▶ **DIRECTIONS FOR THIS TASK**
Copy the passage on rare copy-number variants word for word, starting at "Importantly, in this" and continuing up to and including "short variant analyses.".

(READING TEXT begins)

Importantly, in this dataset, we have significant improvements of representation of individuals from a range of genetic ancestry groups (Table 1), including 83,968 samples of non-European genetic ancestry, allowing us to uncover significant differences in the rate of certain variants by groups. In aggregate, while genetic ancestry groups differ as expected in terms of the number of rare deletions and duplications, when CNV discovery is restricted to those variants that alter the coding sequence of constrained genes, we observe minimal difference in the CNV rates between groups, consistent with previous short variant analyses.

	afr	amr	asj	eas	fin	mid	nfe	sas
N	11,335	20,800	10,397	15,938	22,688	1,414	326,266	34,481

Table 1. The number of samples in each inferred genetic ancestry group with available high-quality rare CNV calls.

Dataset annotations

Genes

The defined set of rare coding CNVs we detected from ES data were annotated for genic impact based on the following criteria on Gencode v39 annotation. For deletions to impact a gene, we required >10% of the coding sequence (CDS) to be overlapped by the deletion; while for duplications, we required >75% of the CDS to be overlapped by the duplication. This information is encoded in the (genes) field of the VCF. Transcripts were chosen by MANE 0.95, followed by Ensembl-defined canonical transcripts where needed.

(READING TEXT ends)
(DATASET ENTRIES begins)

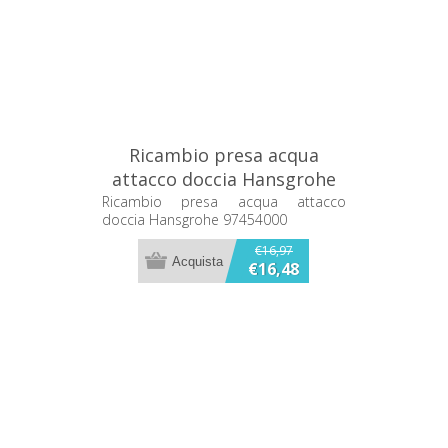
Ricambio presa acqua
attacco doccia Hansgrohe
97454000
Ricambio presa acqua attacco
doccia Hansgrohe 97454000
€16,97
€16,48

(DATASET ENTRIES ends)

▶ **EXPECTED ANSWER**
Importantly, in this dataset, we have significant improvements of representation of individuals from a range of genetic ancestry groups (Table 1), including 83,968 samples of non-European genetic ancestry, allowing us to uncover significant differences in the rate of certain variants by groups. In aggregate, while genetic ancestry groups differ as expected in terms of the number of rare deletions and duplications, when CNV discovery is restricted to those variants that alter the coding sequence of constrained genes, we observe minimal difference in the CNV rates between groups, consistent with previous short variant analyses.